略式手続きとは、「簡易裁判所の管轄に属する刑事事件について100万円以下の罰金刑が想定される場合に、被疑者側の同意がある場合に限って、公開の刑事裁判を省略して簡易・簡便な形で罰金刑を確定させる裁判手続き」のことです(刑事訴訟法第461条)。検察官が公開の刑事裁判で罰金刑を求刑する予定なら、略式手続きの利用に同意をすればわざわざ刑事裁判手続きを履践する必要がなくなるので、社会復帰を目指すタイミングを前倒しできるでしょう。
ただし、略式手続きに同意をすれば、公開の刑事裁判で反論する機会が失われてしまいます。たとえば、「軽微なダウンロードに過ぎないから著作権法違反には該当しない」「継続的・反復的なダウンロードではない」などの事実認定を争うことはできず、検察官が主張する公訴事実に全面的に賛同することになります。
略式起訴段階で罰金刑で手打ちにするのか、刑事裁判手続きに移行して全面的に争うことに実益があるのかは、刑事事件の実績豊富な弁護士でなければ判断できません。依頼先の弁護士を検討する際には、かならず弁護士の実績や得意分野をご確認ください。
早期の身柄釈放に向けた防御活動
以下のように、刑事事件に強い弁護士に相談すれば、「身柄拘束」という刑事手続きのデメリットに対抗するための方策を尽くしてくれます。
- 捜査機関からのアクション前なら「在宅事件処理」
- 警察に逮捕された後なら「勾留回避」
- 検察官に起訴された後なら「保釈請求」
身柄拘束の観点で有利な状況を作り出すには、「逃亡や証拠隠滅のおそれがないこと」を丁寧にアピールしなければいけません。弁護士の意見を参考にしながら、捜査活動に対して誠実に向き合ってください。
児童ポルノなどの別件への防御活動も意識してくれる
違法ダウンロード行為が刑事事件化するときに注意しなければいけないのは、著作権法違反以外の容疑で刑事訴追される可能性があるという点です。

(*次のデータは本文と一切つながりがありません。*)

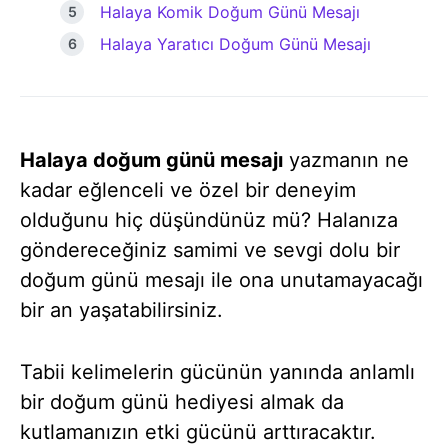
Halaya Komik Doğum Günü Mesajı
Halaya Yaratıcı Doğum Günü Mesajı
Halaya doğum günü mesajı
yazmanın ne
kadar eğlenceli ve özel bir deneyim
olduğunu hiç düşündünüz mü? Halanıza
göndereceğiniz samimi ve sevgi dolu bir
doğum günü mesajı ile ona unutamayacağı
bir an yaşatabilirsiniz.
Tabii kelimelerin gücünün yanında anlamlı
bir doğum günü hediyesi almak da
kutlamanızın etki gücünü arttıracaktır.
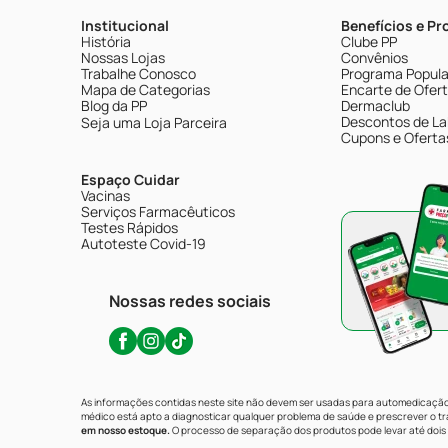
Institucional
Benefícios e P
História
Clube PP
Nossas Lojas
Convênios
Trabalhe Conosco
Programa Popular
Mapa de Categorias
Encarte de Ofer
Blog da PP
Dermaclub
Descontos de La
Seja uma Loja Parceira
Cupons e Oferta
Espaço Cuidar
Vacinas
Serviços Farmacêuticos
Testes Rápidos
Autoteste Covid-19
Nossas redes sociais
As informações contidas neste site não devem ser usadas para automedicação 
médico está apto a diagnosticar qualquer problema de saúde e prescrever o 
em nosso estoque.
O processo de separação dos produtos pode levar até dois 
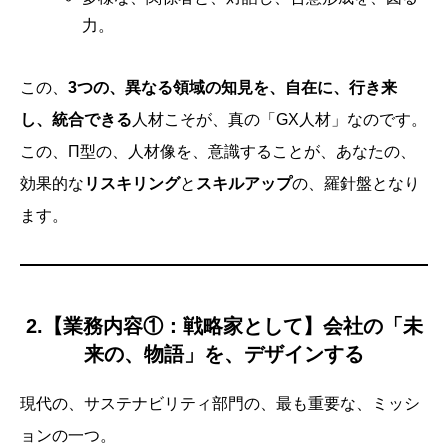
力。
この、
3つの、異なる領域の知見を、自在に、行き来
し、統合できる
人材こそが、真の「GX人材」なのです。
この、Π型の、人材像を、意識することが、あなたの、
効果的な
リスキリング
と
スキルアップ
の、羅針盤となり
ます。
2.【業務内容①：戦略家として】会社の「未
来の、物語」を、デザインする
現代の、サステナビリティ部門の、最も重要な、ミッシ
ョンの一つ。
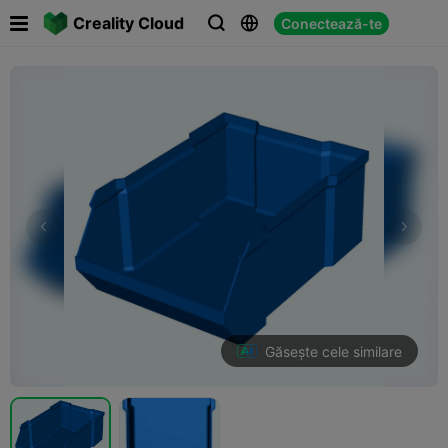

Creality Cloud
Conectează-te



Găsește cele similare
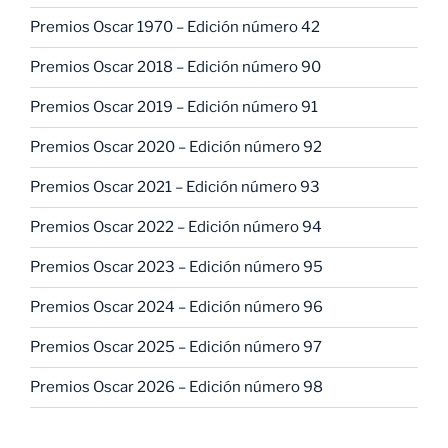
Premios Oscar 1970 – Edición número 42
Premios Oscar 2018 – Edición número 90
Premios Oscar 2019 – Edición número 91
Premios Oscar 2020 – Edición número 92
Premios Oscar 2021 – Edición número 93
Premios Oscar 2022 – Edición número 94
Premios Oscar 2023 – Edición número 95
Premios Oscar 2024 – Edición número 96
Premios Oscar 2025 – Edición número 97
Premios Oscar 2026 – Edición número 98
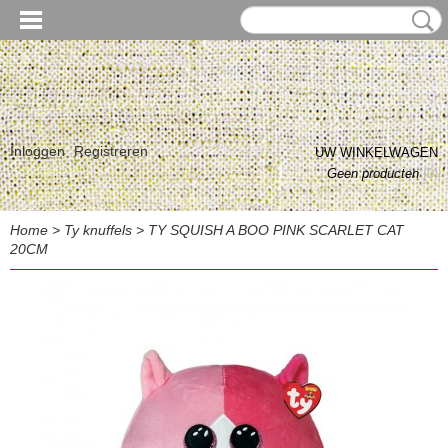
Inloggen
Registreren
UW WINKELWAGEN
Geen producten
(0)
Home
>
Ty knuffels
>
TY SQUISH A BOO PINK SCARLET CAT
20CM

たとえば、違法ダウンロードによって入手した動画像などをアップロードした場合には、「違法アップロード行為」に対して著作権法違反の容疑がかけられます。また、児童ポルノを違法ダウンロードして所持していた場合には、「児童買春、児童ポルノに係る行為等の規制及び処罰並びに児童の保護等に関する法律」違反の容疑で逮捕される可能性も生じます。
違法アップロードや児童ポルノ規制法違反は違法ダウンロードよりも重い刑事処罰が科されるものです。これらの犯罪での刑事訴追リスクを抱えている場合には、できるだけすみやかに弁護士へ相談をして捜査活動に対する防御方針を明確化してもらいましょう。
違法ダウンロードで逮捕されるか不安なときは弁護士へ相談しよう
違法ダウンロードをすると刑事・民事の両方の法的責任を追及される可能性があります。
特に、違法ダウンロード厳罰化の流れが強まっている現状では、著作権法違反の容疑をかけられると逮捕・起訴されるリスクがある点に注意が必要です。
弁護士に相談するタイミングが早いほど有利な状況を作り出すことができるので、刑事事件に強い弁護士に示談交渉・自首の是非について検討してもらうべきでしょう。